I first came across this wonderful stuff in an article in the Lapidary Journal and was immediately transfixed by it. For some reason the flamboyant colours really appeal to me and I found myself staring at images of it on the internet for hours.
I finally found a rockhound over in the US who sent me some spectacular looking slabs pictured here. I chose the most vibrant ones that I could possibly find. In real life this stuff is even more amazing than I thought it would be. It arrived shortly before the festive season and unfortunately I’ve been too busy to cut it but now that I have some time on my hands I can finally start doing some work with it.
Bumblebee Jasper has been around since the 1990’s. It is found in the area of Mount Papandayan about 150 miles from Jakarta, Indonesia. The natives there call it ‘Batu Badar Blerang’ which roughly translates to ‘coal becoming sulpher’. It is made from a matrix of volcanic ash and deep earth mud with sulphur layers. It is composed of sulphur, layered gypsum and hematite all stuck together with tuff.

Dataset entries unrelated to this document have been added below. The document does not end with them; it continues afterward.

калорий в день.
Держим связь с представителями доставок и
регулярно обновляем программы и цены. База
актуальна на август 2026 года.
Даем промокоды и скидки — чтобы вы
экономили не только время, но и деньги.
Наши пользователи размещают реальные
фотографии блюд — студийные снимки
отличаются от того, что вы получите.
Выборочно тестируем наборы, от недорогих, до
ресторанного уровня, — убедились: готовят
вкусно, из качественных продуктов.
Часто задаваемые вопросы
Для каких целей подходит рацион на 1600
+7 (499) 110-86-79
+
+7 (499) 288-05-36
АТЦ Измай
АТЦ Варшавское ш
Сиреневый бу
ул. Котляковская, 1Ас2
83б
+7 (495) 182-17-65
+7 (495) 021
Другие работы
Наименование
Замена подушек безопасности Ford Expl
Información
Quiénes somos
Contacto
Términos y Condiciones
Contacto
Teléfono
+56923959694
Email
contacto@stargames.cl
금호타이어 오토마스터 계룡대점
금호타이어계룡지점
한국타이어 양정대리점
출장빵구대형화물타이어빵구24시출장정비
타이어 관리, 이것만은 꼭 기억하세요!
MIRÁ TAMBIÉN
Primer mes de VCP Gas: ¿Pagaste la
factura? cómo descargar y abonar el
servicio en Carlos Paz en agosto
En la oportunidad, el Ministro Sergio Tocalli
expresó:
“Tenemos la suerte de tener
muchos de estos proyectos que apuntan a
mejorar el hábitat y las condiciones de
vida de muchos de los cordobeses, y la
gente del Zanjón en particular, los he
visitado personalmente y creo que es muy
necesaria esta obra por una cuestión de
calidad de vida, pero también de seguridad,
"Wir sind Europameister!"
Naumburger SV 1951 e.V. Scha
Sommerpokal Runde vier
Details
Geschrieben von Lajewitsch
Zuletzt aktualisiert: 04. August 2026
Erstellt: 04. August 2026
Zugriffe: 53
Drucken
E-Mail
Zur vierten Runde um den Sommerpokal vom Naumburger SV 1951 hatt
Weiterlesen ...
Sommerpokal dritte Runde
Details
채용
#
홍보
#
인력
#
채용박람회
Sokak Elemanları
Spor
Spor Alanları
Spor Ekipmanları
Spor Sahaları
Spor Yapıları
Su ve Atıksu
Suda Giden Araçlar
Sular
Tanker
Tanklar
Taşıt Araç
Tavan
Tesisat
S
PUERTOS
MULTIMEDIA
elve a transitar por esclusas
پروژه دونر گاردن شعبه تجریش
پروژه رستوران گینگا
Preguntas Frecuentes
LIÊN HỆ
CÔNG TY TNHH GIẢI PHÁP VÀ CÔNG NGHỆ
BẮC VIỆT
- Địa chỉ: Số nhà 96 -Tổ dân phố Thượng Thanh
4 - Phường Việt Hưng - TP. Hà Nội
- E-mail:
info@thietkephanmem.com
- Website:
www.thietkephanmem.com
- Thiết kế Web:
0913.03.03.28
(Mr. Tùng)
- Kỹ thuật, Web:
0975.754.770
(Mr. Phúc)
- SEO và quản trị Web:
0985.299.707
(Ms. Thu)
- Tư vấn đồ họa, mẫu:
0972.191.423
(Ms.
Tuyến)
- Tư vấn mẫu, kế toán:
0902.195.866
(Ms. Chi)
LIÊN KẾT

I hear that some of the volcanic vents where this rock is found have now filled and although Bumblebee Jasper can still be found, the colours aren’t as bright as they once were. So the brighter colours like the ones pictured here are in short supply.
I realise that this rock is not going to be to everyone’s taste, but I have decided that I absolutely love it! I can’t wait to show you what comes of my first cut.
It’s probably worth mentioning to you all that the yellow sulphur layers contain arsenic which can be released during the cutting and shaping process if you are not very careful. If I don’t make it out of the workshop alive then I’ll see you all on the other side…
Let’s hope that all will be well and that you’ll get to read the second instalment of my blog on Bumblebee Jasper one day soon.